[Stored data]
================================

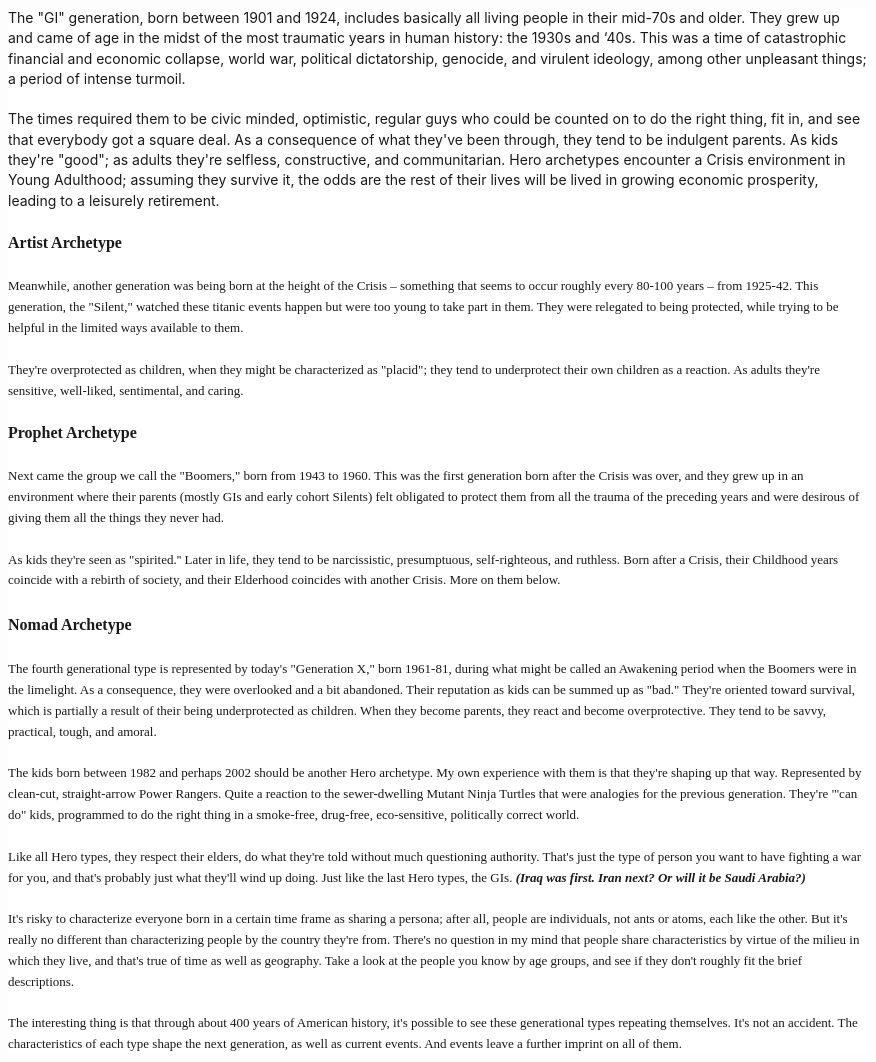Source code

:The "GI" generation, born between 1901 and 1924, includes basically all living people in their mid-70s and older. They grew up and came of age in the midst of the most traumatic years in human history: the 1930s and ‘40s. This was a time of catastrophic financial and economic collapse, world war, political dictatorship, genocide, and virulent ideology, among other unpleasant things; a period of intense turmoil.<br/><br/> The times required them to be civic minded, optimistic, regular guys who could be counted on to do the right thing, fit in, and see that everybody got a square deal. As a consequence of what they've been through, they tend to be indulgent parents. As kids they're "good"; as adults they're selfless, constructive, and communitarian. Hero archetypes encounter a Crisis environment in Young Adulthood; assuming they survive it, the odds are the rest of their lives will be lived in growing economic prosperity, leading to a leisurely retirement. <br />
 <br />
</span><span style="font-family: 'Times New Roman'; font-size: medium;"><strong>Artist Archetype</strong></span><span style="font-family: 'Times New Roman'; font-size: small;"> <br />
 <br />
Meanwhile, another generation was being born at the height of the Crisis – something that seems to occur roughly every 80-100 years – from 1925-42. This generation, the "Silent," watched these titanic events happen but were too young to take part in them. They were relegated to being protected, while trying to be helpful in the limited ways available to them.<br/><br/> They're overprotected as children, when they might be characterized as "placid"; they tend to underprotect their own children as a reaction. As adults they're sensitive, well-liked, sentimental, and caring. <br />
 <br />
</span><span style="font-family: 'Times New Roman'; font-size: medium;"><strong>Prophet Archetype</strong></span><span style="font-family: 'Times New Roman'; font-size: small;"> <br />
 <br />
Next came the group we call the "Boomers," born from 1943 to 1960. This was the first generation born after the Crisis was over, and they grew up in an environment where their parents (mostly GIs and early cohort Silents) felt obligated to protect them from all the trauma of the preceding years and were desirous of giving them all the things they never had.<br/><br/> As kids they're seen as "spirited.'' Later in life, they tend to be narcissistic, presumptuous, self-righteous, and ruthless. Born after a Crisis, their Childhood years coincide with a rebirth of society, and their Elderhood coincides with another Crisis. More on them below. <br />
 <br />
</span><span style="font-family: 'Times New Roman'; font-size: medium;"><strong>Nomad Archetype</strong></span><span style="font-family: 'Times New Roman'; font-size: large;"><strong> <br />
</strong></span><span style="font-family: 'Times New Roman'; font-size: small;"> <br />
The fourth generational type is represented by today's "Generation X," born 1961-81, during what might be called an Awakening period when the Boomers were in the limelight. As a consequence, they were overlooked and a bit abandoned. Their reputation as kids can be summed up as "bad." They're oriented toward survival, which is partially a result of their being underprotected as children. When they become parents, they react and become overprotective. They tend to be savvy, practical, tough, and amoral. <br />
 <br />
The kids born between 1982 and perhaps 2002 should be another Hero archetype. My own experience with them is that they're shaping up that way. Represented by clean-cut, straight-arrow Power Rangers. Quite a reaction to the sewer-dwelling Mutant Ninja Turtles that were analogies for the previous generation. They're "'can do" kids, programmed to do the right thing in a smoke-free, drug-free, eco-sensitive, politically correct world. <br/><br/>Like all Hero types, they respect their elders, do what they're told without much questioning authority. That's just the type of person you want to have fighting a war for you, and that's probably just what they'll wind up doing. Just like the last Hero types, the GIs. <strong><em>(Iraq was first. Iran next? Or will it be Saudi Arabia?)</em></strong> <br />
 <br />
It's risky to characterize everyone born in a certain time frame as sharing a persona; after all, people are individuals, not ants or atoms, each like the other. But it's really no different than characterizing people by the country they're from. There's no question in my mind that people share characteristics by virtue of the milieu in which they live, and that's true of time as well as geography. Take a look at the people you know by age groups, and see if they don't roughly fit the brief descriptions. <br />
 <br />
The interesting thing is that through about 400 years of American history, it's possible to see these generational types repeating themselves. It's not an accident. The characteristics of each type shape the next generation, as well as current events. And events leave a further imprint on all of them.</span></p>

================================

- **WHAT TO PRODUCE**: Transcribe the records verbatim, excluding pictures.

- **SOLUTION TO THE EXERCISE**:
Source code

:The "GI" generation, born between 1901 and 1924, includes basically all living people in their mid-70s and older. They grew up and came of age in the midst of the most traumatic years in human history: the 1930s and ‘40s. This was a time of catastrophic financial and economic collapse, world war, political dictatorship, genocide, and virulent ideology, among other unpleasant things; a period of intense turmoil.<br/><br/> The times required them to be civic minded, optimistic, regular guys who could be counted on to do the right thing, fit in, and see that everybody got a square deal. As a consequence of what they've been through, they tend to be indulgent parents. As kids they're "good"; as adults they're selfless, constructive, and communitarian. Hero archetypes encounter a Crisis environment in Young Adulthood; assuming they survive it, the odds are the rest of their lives will be lived in growing economic prosperity, leading to a leisurely retirement. <br />
 <br />
</span><span style="font-family: 'Times New Roman'; font-size: medium;"><strong>Artist Archetype</strong></span><span style="font-family: 'Times New Roman'; font-size: small;"> <br />
 <br />
Meanwhile, another generation was being born at the height of the Crisis – something that seems to occur roughly every 80-100 years – from 1925-42. This generation, the "Silent," watched these titanic events happen but were too young to take part in them. They were relegated to being protected, while trying to be helpful in the limited ways available to them.<br/><br/> They're overprotected as children, when they might be characterized as "placid"; they tend to underprotect their own children as a reaction. As adults they're sensitive, well-liked, sentimental, and caring. <br />
 <br />
</span><span style="font-family: 'Times New Roman'; font-size: medium;"><strong>Prophet Archetype</strong></span><span style="font-family: 'Times New Roman'; font-size: small;"> <br />
 <br />
Next came the group we call the "Boomers," born from 1943 to 1960. This was the first generation born after the Crisis was over, and they grew up in an environment where their parents (mostly GIs and early cohort Silents) felt obligated to protect them from all the trauma of the preceding years and were desirous of giving them all the things they never had.<br/><br/> As kids they're seen as "spirited.'' Later in life, they tend to be narcissistic, presumptuous, self-righteous, and ruthless. Born after a Crisis, their Childhood years coincide with a rebirth of society, and their Elderhood coincides with another Crisis. More on them below. <br />
 <br />
</span><span style="font-family: 'Times New Roman'; font-size: medium;"><strong>Nomad Archetype</strong></span><span style="font-family: 'Times New Roman'; font-size: large;"><strong> <br />
</strong></span><span style="font-family: 'Times New Roman'; font-size: small;"> <br />
The fourth generational type is represented by today's "Generation X," born 1961-81, during what might be called an Awakening period when the Boomers were in the limelight. As a consequence, they were overlooked and a bit abandoned. Their reputation as kids can be summed up as "bad." They're oriented toward survival, which is partially a result of their being underprotected as children. When they become parents, they react and become overprotective. They tend to be savvy, practical, tough, and amoral. <br />
 <br />
The kids born between 1982 and perhaps 2002 should be another Hero archetype. My own experience with them is that they're shaping up that way. Represented by clean-cut, straight-arrow Power Rangers. Quite a reaction to the sewer-dwelling Mutant Ninja Turtles that were analogies for the previous generation. They're "'can do" kids, programmed to do the right thing in a smoke-free, drug-free, eco-sensitive, politically correct world. <br/><br/>Like all Hero types, they respect their elders, do what they're told without much questioning authority. That's just the type of person you want to have fighting a war for you, and that's probably just what they'll wind up doing. Just like the last Hero types, the GIs. <strong><em>(Iraq was first. Iran next? Or will it be Saudi Arabia?)</em></strong> <br />
 <br />
It's risky to characterize everyone born in a certain time frame as sharing a persona; after all, people are individuals, not ants or atoms, each like the other. But it's really no different than characterizing people by the country they're from. There's no question in my mind that people share characteristics by virtue of the milieu in which they live, and that's true of time as well as geography. Take a look at the people you know by age groups, and see if they don't roughly fit the brief descriptions. <br />
 <br />
The interesting thing is that through about 400 years of American history, it's possible to see these generational types repeating themselves. It's not an accident. The characteristics of each type shape the next generation, as well as current events. And events leave a further imprint on all of them.</span></p>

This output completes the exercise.